Nous avons appris avec beaucoup de tristesse le décès ce jeudi 8 octobre 2020 du très grand chanteur iranien Mohammad Reza Sharjarian. Osta (Maître) Shajarian était l’âme de l’Iran, et on le place facilement à côté d’autres grandes icônes de la musique traditionnelle du monde tels que Ravi Shankar, Nusrat Fateh Ali Khan, Cesaria Evoria, Amalia Rodriguez, Oum Khaltoum, Franco, John Lennon, Astor Piazzolla, Yehudi Menuhin ou Miles Davis. Et malgré cela, alors que ce géant de la culture disparait et qu’une partie du patrimoine culturel mondial s’envole avec lui, pas un seul média belge n’en fait mention. Au même moment, pourtant, les décès de Johnny Nash et d’Eddie Van Halen sont eux bien rapportés. Le décès de Shajarian est pourtant une nouvelle qui a marqué les médias étrangers comme la BBC, The Guardian, le New York Times ou Le Monde. Ne serait-il pas temps que nos médias se tournent vers autre chose que les nouvelles locales ou états-uniennes ? Que ce soit en musique ou sur d’autres domaines, d’ailleurs. N’est-il pas illusoire d’espérer que les communautés issues de l’immigration présentes en Belgique s’intéressent aux principaux médias belges si ceux-ci ne rapportent même pas le décès d’un temple de leur culture d’origine ?

 

Alors la voici, la dépêche qui manque en Belgique, l’info qui a bouleversé le monde culturel international sans faire ne fût-ce qu’effleurer la presse belge. Rattrapage.

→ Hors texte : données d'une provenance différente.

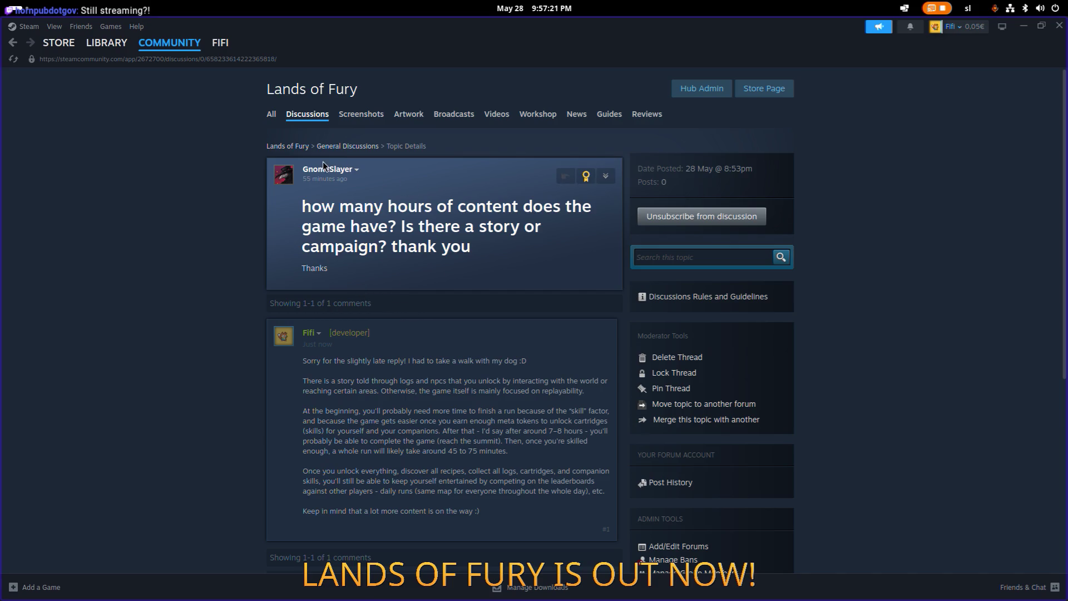
# Step: Recheck the hours-of-content and misc topics from General Discussions, then return to the list
pyautogui.click(340, 147)
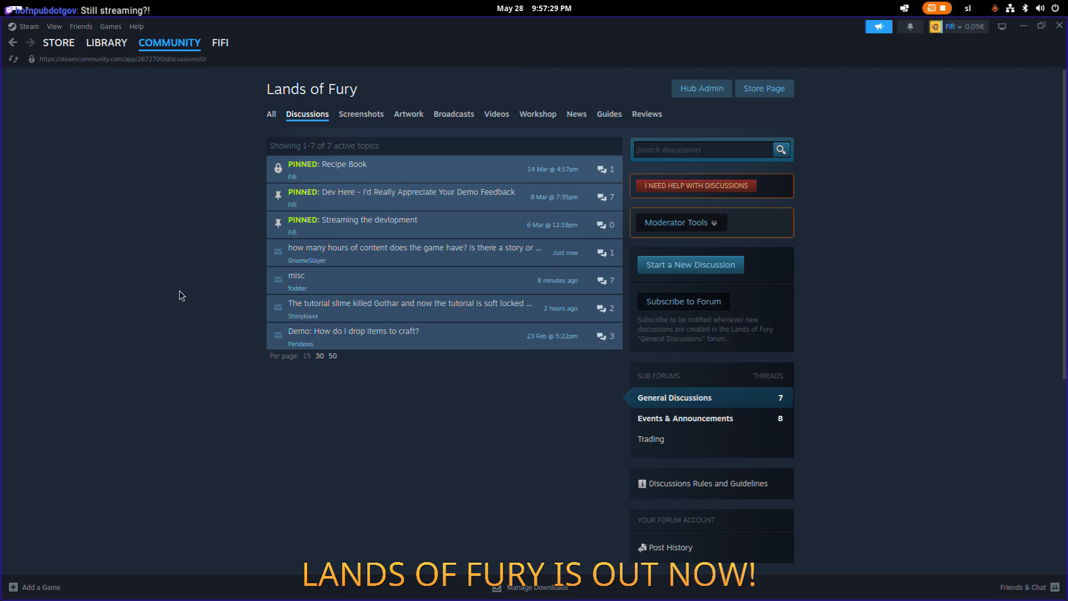
pyautogui.moveTo(426, 240)
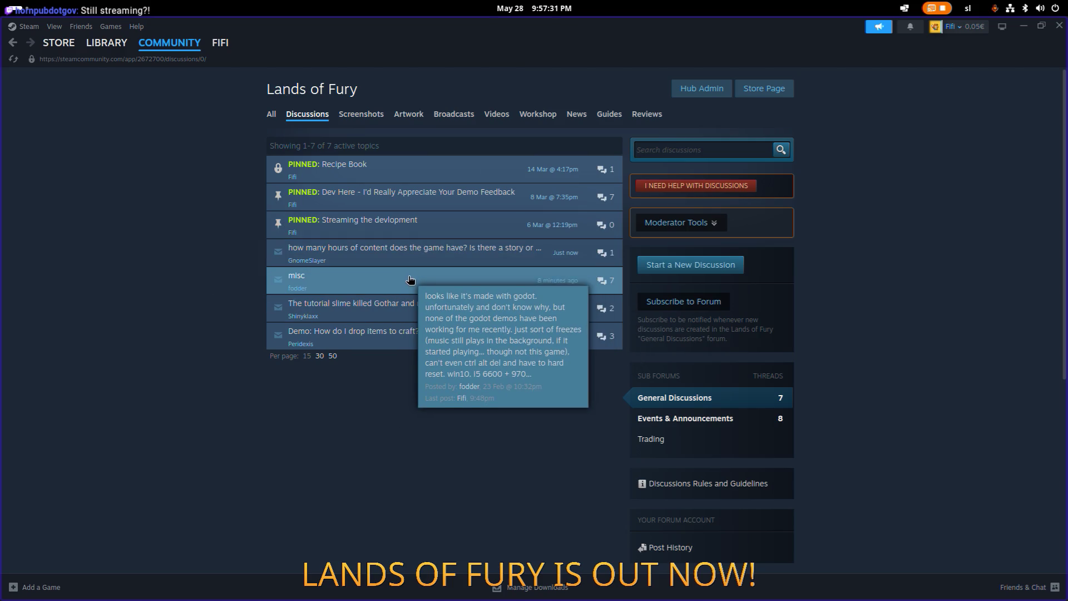
pyautogui.click(429, 257)
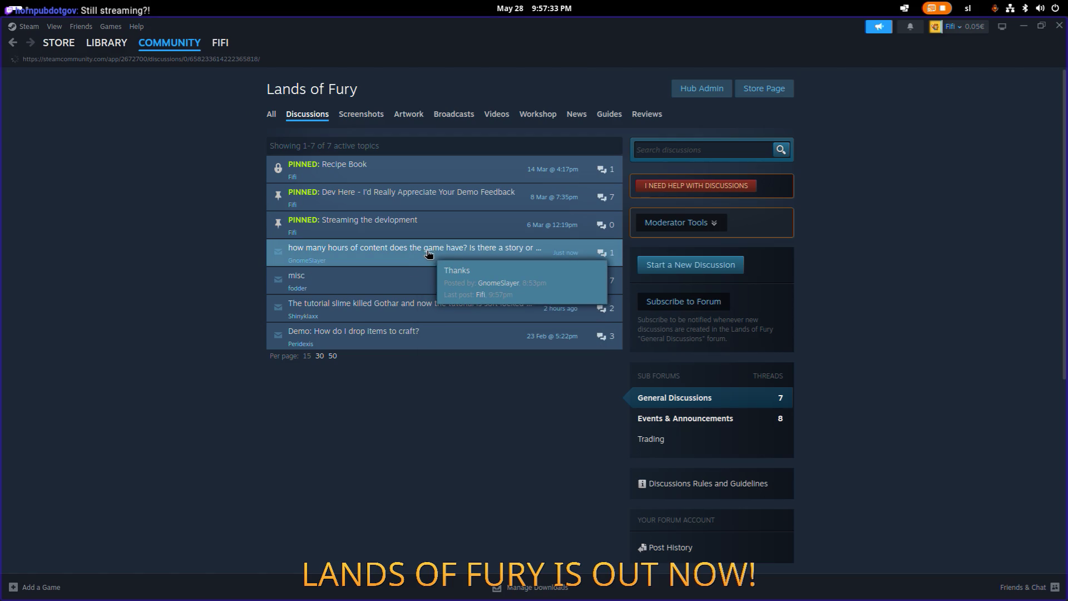
pyautogui.press('alt+Left')
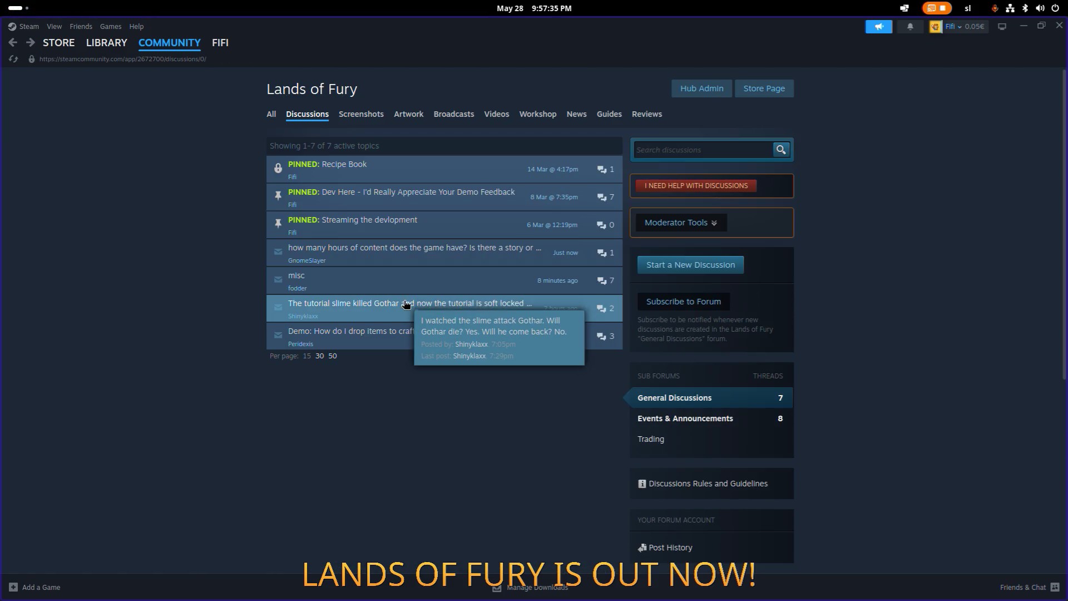
pyautogui.click(415, 286)
pyautogui.scroll(-1, 415, 299)
pyautogui.scroll(-10, 417, 302)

Mohammad Reza Shajarian incarnait la beauté intemporelle de la musique persane. Le chanteur, décédé à l’âge de 80 ans, a été réduit au silence dans son pays d’origine en raison de ses critiques franches – mais son art a continué à vivre dans le cœur des Iraniens du pays et à l’étranger. Malgré le boycott, le président Hassan Rohani a tweeté: “Le peuple reconnaissant de l’Iran n’oubliera jamais cet artiste bien-aimé et son travail.”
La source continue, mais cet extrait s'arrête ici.